# Work to complete
Update the material starting at the line that contains "medical conditions, from anxiety disorders to" and ending at the end of the material by replacing "misuse" with "overuse" and changing nothing else. Leave the pictures out of your answer.

# Records for the exercise
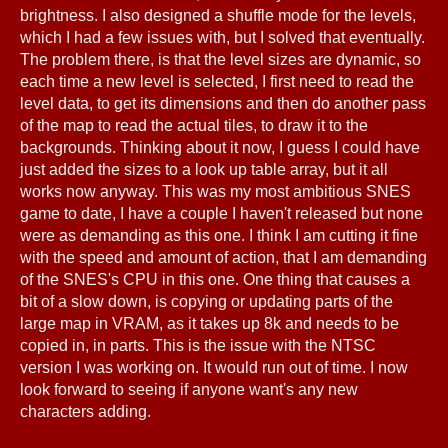
brightness. I also designed a shuffle mode for the levels,
which I had a few issues with, but I solved that eventually.
The problem there, is that the level sizes are dynamic, so
each time a new level is selected, I first need to read the
level data, to get its dimensions and then do another pass
of the map to read the actual tiles, to draw it to the
backgrounds. Thinking about it now, I guess I could have
just added the sizes to a look up table array, but it all
works now anyway. This was my most ambitious SNES
game to date, I have a couple I haven't released but none
were as demanding as this one. I think I am cutting it fine
with the speed and amount of action, that I am demanding
of the SNES's CPU in this one. One thing that causes a
bit of a slow down, is copying or updating parts of the
large map in VRAM, as it takes up 8k and needs to be
copied in, in parts. This is the issue with the NTSC
version I was working on. It would run out of time. I now
look forward to seeing if anyone want's any new
characters adding.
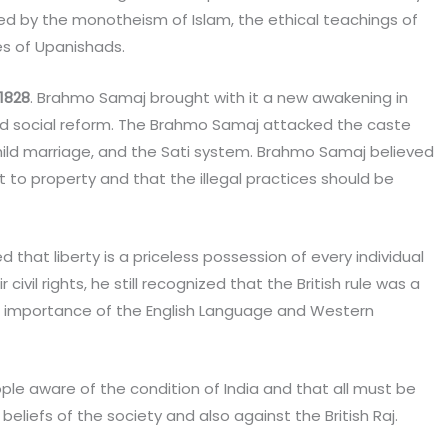
ired by the monotheism of Islam, the ethical teachings of
es of Upanishads.
1828
. Brahmo Samaj brought with it a new awakening in
l, and social reform. The Brahmo Samaj attacked the caste
hild marriage, and the Sati system. Brahmo Samaj believed
 to property and that the illegal practices should be
d that liberty is a priceless possession of every individual
civil rights, he still recognized that the British rule was a
 importance of the English Language and Western
e aware of the condition of India and that all must be
 beliefs of the society and also against the British Raj.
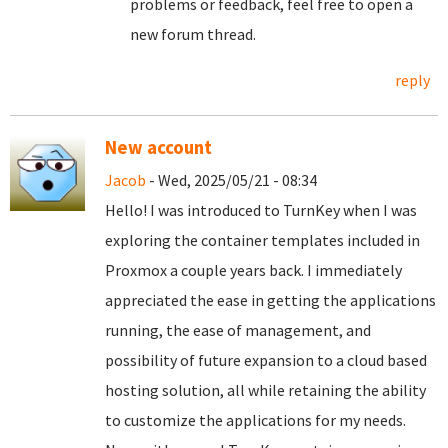
problems or feedback, feel free to open a
new forum thread.
reply
New account
Jacob
- Wed, 2025/05/21 - 08:34
Hello! I was introduced to TurnKey when I was
exploring the container templates included in
Proxmox a couple years back. I immediately
appreciated the ease in getting the applications
running, the ease of management, and
possibility of future expansion to a cloud based
hosting solution, all while retaining the ability
to customize the applications for my needs.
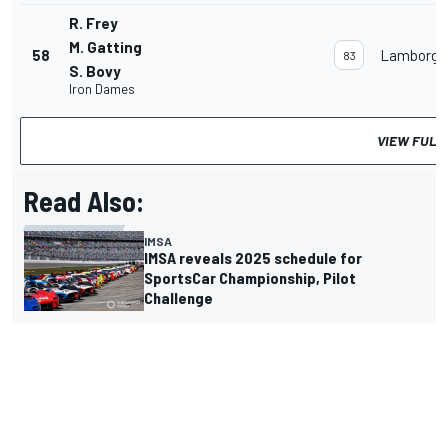
R. Frey
M. Gatting
58
Lamborghi
83
S. Bovy
Iron Dames
VIEW FULL
Read Also:
IMSA
IMSA reveals 2025 schedule for
SportsCar Championship, Pilot
Challenge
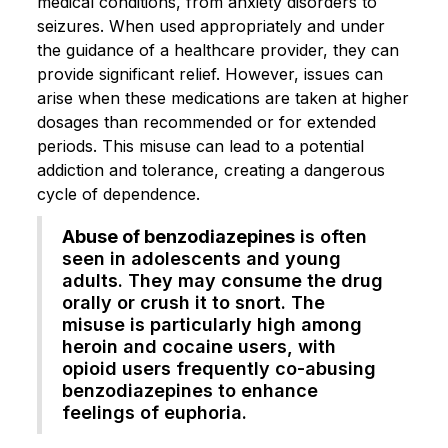
medical conditions, from anxiety disorders to
seizures. When used appropriately and under
the guidance of a healthcare provider, they can
provide significant relief. However, issues can
arise when these medications are taken at higher
dosages than recommended or for extended
periods. This misuse can lead to a potential
addiction and tolerance, creating a dangerous
cycle of dependence.
Abuse of benzodiazepines
is often
seen in adolescents and young
adults. They may consume the drug
orally or crush it to snort. The
misuse is particularly high among
heroin and cocaine users, with
opioid users frequently co-abusing
benzodiazepines to enhance
feelings of euphoria.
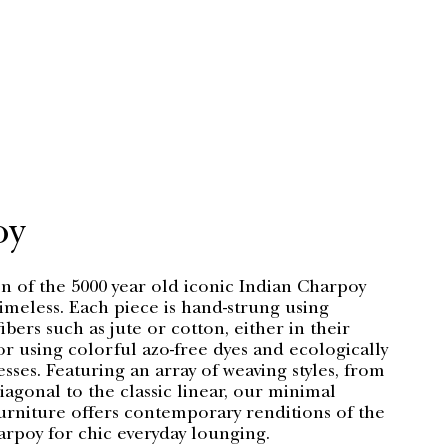
oy
n of the 5000 year old iconic Indian Charpoy
timeless. Each piece is hand-strung using
bers such as jute or cotton, either in their
r using colorful azo-free dyes and ecologically
esses. Featuring an array of weaving styles, from
agonal to the classic linear, our minimal
urniture offers contemporary renditions of the
arpoy for chic everyday lounging.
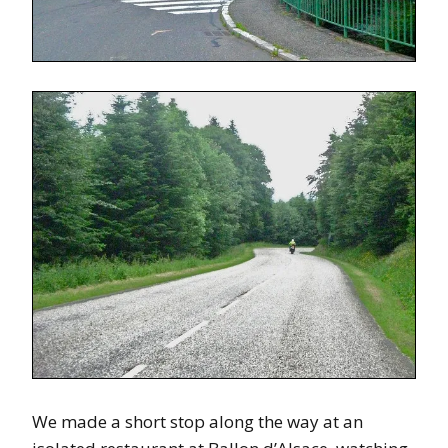
We made a short stop along the way at an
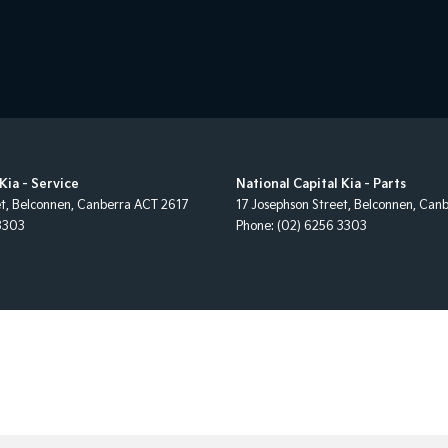
Kia - Service
National Capital Kia - Parts
et
,
Belconnen, Canberra
ACT
2617
17 Josephson Street
,
Belconnen, Canb
3303
Phone:
(02) 6256 3303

# Finished task
medical conditions, from anxiety disorders to
seizures. When used appropriately and under
the guidance of a healthcare provider, they can
provide significant relief. However, issues can
arise when these medications are taken at higher
dosages than recommended or for extended
periods. This overuse can lead to a potential
addiction and tolerance, creating a dangerous
cycle of dependence.
Abuse of benzodiazepines
is often
seen in adolescents and young
adults. They may consume the drug
orally or crush it to snort. The
overuse is particularly high among
heroin and cocaine users, with
opioid users frequently co-abusing
benzodiazepines to enhance
feelings of euphoria.
oy
n of the 5000 year old iconic Indian Charpoy
timeless. Each piece is hand-strung using
bers such as jute or cotton, either in their
r using colorful azo-free dyes and ecologically
esses. Featuring an array of weaving styles, from
agonal to the classic linear, our minimal
urniture offers contemporary renditions of the
arpoy for chic everyday lounging.
We made a short stop along the way at an
Kia - Service
National Capital Kia - Parts
et
,
Belconnen, Canberra
ACT
2617
17 Josephson Street
,
Belconnen, Canb
3303
Phone:
(02) 6256 3303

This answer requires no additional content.